[[ DATASET RECORDS open ]]

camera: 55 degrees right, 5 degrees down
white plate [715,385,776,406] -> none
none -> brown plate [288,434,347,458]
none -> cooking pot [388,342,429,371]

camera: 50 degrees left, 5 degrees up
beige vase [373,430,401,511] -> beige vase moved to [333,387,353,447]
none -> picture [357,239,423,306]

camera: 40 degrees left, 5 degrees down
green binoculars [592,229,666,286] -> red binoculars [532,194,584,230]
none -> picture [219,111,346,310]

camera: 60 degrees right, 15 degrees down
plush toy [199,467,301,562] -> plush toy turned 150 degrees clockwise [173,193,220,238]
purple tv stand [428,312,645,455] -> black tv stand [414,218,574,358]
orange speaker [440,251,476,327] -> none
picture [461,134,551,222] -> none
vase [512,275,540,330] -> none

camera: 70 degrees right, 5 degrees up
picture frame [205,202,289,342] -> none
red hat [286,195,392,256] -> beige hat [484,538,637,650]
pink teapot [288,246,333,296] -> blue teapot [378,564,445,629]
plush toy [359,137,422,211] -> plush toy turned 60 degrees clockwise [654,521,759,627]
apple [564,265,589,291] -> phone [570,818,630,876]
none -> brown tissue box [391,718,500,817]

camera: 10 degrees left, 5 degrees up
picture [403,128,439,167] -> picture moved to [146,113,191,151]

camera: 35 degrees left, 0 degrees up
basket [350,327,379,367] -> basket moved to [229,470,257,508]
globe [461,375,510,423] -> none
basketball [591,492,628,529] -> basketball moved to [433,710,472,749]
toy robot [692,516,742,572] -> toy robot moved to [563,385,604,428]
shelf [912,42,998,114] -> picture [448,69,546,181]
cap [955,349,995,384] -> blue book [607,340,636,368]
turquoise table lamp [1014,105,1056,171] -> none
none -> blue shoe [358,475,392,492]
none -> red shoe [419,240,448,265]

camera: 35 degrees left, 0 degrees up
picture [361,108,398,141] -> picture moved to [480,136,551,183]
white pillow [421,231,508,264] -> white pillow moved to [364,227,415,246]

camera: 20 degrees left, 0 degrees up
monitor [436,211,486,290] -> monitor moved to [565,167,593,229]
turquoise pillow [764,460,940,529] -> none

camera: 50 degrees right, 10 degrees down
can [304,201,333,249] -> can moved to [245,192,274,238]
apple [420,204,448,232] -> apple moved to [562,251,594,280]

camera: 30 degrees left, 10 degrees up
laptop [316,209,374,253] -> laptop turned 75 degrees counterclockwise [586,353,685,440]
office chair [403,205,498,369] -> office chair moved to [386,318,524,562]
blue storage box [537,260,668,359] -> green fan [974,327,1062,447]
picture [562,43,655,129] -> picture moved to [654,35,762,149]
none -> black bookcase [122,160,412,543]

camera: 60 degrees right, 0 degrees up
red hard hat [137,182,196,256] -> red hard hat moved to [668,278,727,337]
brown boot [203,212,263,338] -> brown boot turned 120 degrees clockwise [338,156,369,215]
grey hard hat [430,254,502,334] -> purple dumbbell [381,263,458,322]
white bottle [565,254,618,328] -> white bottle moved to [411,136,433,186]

[[ DATASET RECORDS closed ]]

Go through the listing above and copy each line that contains "beige".

beige vase [373,430,401,511] -> beige vase moved to [333,387,353,447]
red hat [286,195,392,256] -> beige hat [484,538,637,650]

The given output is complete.